=== Section Start ===
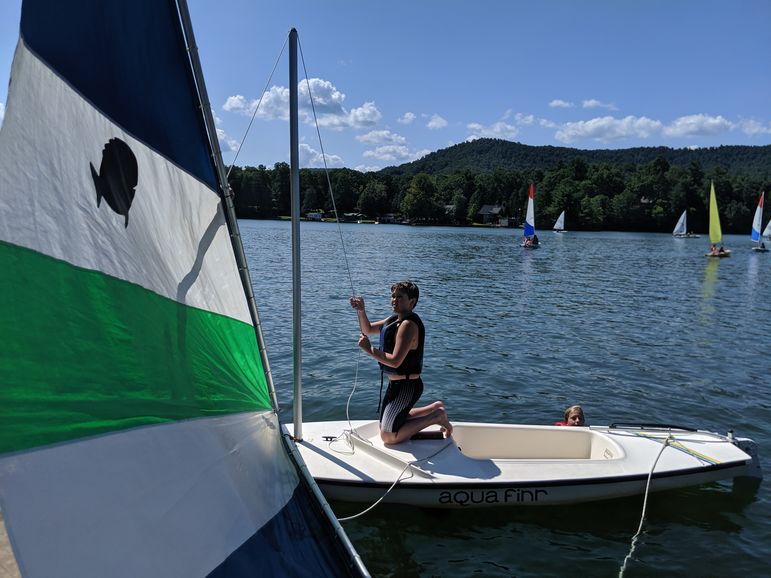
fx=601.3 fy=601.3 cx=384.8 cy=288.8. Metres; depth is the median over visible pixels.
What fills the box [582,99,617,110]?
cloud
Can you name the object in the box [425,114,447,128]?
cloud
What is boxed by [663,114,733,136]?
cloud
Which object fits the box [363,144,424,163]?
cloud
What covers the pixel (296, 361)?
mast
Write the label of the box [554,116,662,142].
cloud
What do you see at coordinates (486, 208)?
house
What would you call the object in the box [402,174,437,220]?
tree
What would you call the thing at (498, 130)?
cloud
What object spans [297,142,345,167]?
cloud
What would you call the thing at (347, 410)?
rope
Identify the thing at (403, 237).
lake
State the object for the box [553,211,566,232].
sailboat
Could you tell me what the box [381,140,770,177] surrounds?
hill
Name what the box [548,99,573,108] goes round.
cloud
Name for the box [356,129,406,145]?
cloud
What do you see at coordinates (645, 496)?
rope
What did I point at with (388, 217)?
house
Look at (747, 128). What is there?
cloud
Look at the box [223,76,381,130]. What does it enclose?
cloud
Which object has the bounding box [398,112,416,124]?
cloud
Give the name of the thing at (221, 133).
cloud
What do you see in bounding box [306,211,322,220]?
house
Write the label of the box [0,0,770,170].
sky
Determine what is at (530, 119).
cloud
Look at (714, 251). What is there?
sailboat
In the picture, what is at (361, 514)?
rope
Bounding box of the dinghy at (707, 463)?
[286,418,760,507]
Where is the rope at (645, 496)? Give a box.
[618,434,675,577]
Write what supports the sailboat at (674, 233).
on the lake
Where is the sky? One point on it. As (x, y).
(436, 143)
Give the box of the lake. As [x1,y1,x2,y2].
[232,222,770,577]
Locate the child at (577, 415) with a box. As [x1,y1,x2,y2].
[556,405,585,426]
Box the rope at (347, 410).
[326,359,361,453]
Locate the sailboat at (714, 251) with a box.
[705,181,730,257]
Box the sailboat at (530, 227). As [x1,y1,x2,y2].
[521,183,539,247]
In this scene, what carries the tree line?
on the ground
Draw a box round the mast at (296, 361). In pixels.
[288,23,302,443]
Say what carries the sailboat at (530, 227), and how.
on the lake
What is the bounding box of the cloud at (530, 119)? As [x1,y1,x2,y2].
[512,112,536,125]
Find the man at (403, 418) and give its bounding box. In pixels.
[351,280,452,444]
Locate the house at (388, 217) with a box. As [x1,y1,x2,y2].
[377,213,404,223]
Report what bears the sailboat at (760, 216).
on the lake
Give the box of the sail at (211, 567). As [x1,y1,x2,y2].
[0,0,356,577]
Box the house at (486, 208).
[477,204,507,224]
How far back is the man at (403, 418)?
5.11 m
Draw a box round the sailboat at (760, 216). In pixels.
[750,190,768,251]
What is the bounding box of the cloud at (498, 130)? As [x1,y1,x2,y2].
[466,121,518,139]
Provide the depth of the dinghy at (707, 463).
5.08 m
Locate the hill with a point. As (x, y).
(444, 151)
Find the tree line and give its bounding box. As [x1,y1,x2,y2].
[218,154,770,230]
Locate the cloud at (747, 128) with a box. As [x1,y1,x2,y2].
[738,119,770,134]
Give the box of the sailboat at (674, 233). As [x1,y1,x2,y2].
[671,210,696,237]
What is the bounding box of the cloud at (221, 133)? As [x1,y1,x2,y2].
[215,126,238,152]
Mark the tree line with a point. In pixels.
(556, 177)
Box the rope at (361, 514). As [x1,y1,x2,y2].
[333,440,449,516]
=== Section End ===
* **What you have to do**
Return the listing above unaltered, omitting its pictures.

* **Expected answer**
fx=601.3 fy=601.3 cx=384.8 cy=288.8. Metres; depth is the median over visible pixels.
What fills the box [582,99,617,110]?
cloud
Can you name the object in the box [425,114,447,128]?
cloud
What is boxed by [663,114,733,136]?
cloud
Which object fits the box [363,144,424,163]?
cloud
What covers the pixel (296, 361)?
mast
Write the label of the box [554,116,662,142].
cloud
What do you see at coordinates (486, 208)?
house
What would you call the object in the box [402,174,437,220]?
tree
What would you call the thing at (498, 130)?
cloud
What object spans [297,142,345,167]?
cloud
What would you call the thing at (347, 410)?
rope
Identify the thing at (403, 237).
lake
State the object for the box [553,211,566,232].
sailboat
Could you tell me what the box [381,140,770,177] surrounds?
hill
Name what the box [548,99,573,108] goes round.
cloud
Name for the box [356,129,406,145]?
cloud
What do you see at coordinates (645, 496)?
rope
What did I point at with (388, 217)?
house
Look at (747, 128). What is there?
cloud
Look at the box [223,76,381,130]. What does it enclose?
cloud
Which object has the bounding box [398,112,416,124]?
cloud
Give the name of the thing at (221, 133).
cloud
What do you see in bounding box [306,211,322,220]?
house
Write the label of the box [0,0,770,170].
sky
Determine what is at (530, 119).
cloud
Look at (714, 251). What is there?
sailboat
In the picture, what is at (361, 514)?
rope
Bounding box of the dinghy at (707, 463)?
[286,418,760,507]
Where is the rope at (645, 496)? Give a box.
[618,434,675,577]
Write what supports the sailboat at (674, 233).
on the lake
Where is the sky? One point on it. As (x, y).
(436, 143)
Give the box of the lake. As [x1,y1,x2,y2].
[232,222,770,577]
Locate the child at (577, 415) with a box. As [x1,y1,x2,y2].
[556,405,585,426]
Box the rope at (347, 410).
[326,359,361,453]
Locate the sailboat at (714, 251) with a box.
[705,181,730,257]
Box the sailboat at (530, 227). As [x1,y1,x2,y2].
[521,183,539,247]
In this scene, what carries the tree line?
on the ground
Draw a box round the mast at (296, 361). In pixels.
[288,23,302,443]
Say what carries the sailboat at (530, 227), and how.
on the lake
What is the bounding box of the cloud at (530, 119)? As [x1,y1,x2,y2].
[512,112,536,125]
Find the man at (403, 418) and give its bounding box. In pixels.
[351,280,452,444]
Locate the house at (388, 217) with a box. As [x1,y1,x2,y2].
[377,213,404,223]
Report what bears the sailboat at (760, 216).
on the lake
Give the box of the sail at (211, 567). As [x1,y1,x2,y2].
[0,0,356,577]
Box the house at (486, 208).
[477,204,507,224]
How far back is the man at (403, 418)?
5.11 m
Draw a box round the sailboat at (760, 216). In pixels.
[750,190,768,251]
What is the bounding box of the cloud at (498, 130)? As [x1,y1,x2,y2].
[466,121,518,139]
Provide the depth of the dinghy at (707, 463).
5.08 m
Locate the hill with a point. As (x, y).
(444, 151)
Find the tree line and give its bounding box. As [x1,y1,x2,y2].
[218,154,770,230]
Locate the cloud at (747, 128) with a box. As [x1,y1,x2,y2].
[738,119,770,134]
Give the box of the sailboat at (674, 233). As [x1,y1,x2,y2].
[671,210,696,237]
What is the bounding box of the cloud at (221, 133)? As [x1,y1,x2,y2].
[215,126,238,152]
Mark the tree line with a point. In pixels.
(556, 177)
Box the rope at (361, 514). As [x1,y1,x2,y2].
[333,440,449,516]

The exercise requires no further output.